The early elementary students watched with wide eyes, transfixed by a large, concealed object at the front the classroom. They waited with anticipation and excitement. Their teacher had saved the most impactful surprise for last. The uncovering of this final object would illustrate what the number 1,000,000 (one million) really looks like in clear, concrete, practical terms. As soon as the
object was revealed, the students let out a collective gasp and jumped with glee. The final object was a concrete and relative demonstration of one million, compared to 100, compared to 1000, compared to 10,000, etc. All of this began several minutes earlier, when the teacher started with one small cube the size of a thimble. Then, object by object the teacher revealed the next larger object, ten times larger than the previous object. The object with ten-thousand units looked like a long-rectangular table leg. One-hundred-thousand units looked like ten table legs attached together, resembling an entire table top. One million units looked like a toy chest.

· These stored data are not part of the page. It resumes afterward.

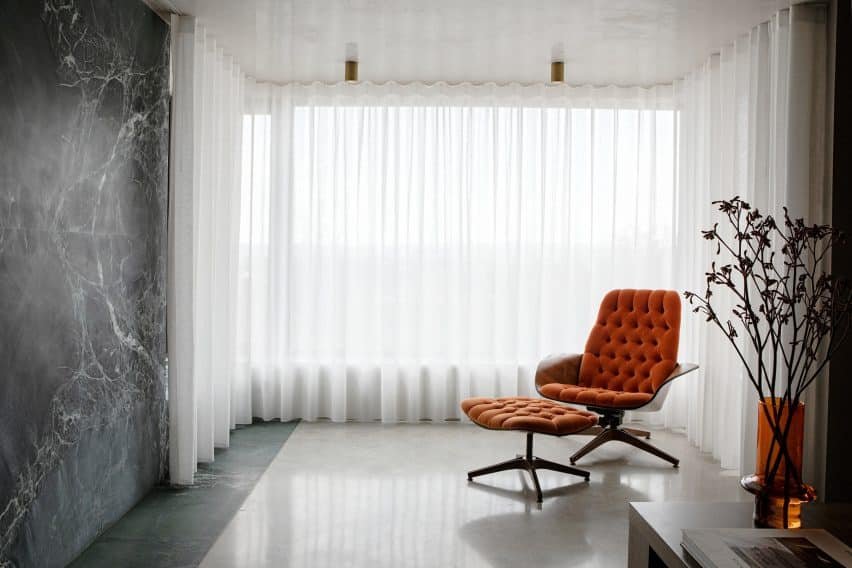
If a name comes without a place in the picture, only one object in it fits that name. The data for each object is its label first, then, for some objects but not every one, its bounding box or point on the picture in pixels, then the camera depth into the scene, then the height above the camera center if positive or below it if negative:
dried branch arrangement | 2.06 -0.11
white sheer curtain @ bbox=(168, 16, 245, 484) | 4.18 +0.15
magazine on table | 1.80 -0.67
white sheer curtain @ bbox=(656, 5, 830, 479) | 3.93 +0.69
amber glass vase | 2.13 -0.59
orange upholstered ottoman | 3.97 -0.77
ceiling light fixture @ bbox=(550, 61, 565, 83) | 5.09 +1.35
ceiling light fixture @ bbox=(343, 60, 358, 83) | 5.14 +1.34
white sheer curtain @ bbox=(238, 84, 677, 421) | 5.82 +0.29
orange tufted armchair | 4.61 -0.59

If you have any doubt about how a student in the lower elementary grades can have any real understanding of a number like one million, I wish you could have been with me in that classroom. As the teacher uncovered each object, she asked the students how the new object related to the previous object. Every student in the classroom was eager to answer this query, because it made complete sense to all of them. This is part of the unique approach of a Montessori school in helping even the youngest children train their own mathematical mind, spending time every day using a variety of hands-on learning materials to build structures, solve physical puzzles, and then later, apply this understanding to much more abstract addition and subtraction problems on paper.
Many parents at Oak Meadow realize that children at this school grasp math concepts with more depth and understanding than is possible in traditional schools. How that happens is based on the Montessori philosophy of starting with the concrete first before moving to the abstract. As an educator, I am also very cognizant of why this approach to math is so important to students during their school years. Students at Oak Meadow grow up in an environment where using numbers and math are such a normal and natural part of their physical world and reality. Numbers are applied in ways that are fun, creative, and challenging, and most importantly, with an actual physical outcome or product. Numbers are seen as a natural part of the physical world.
If we are going to change the trajectory of American education, and raise a new generation of students who can use science and math to advance humanity, then this must begin by helping children at the youngest age to see numbers and math as something completely relevant and natural in their current experience.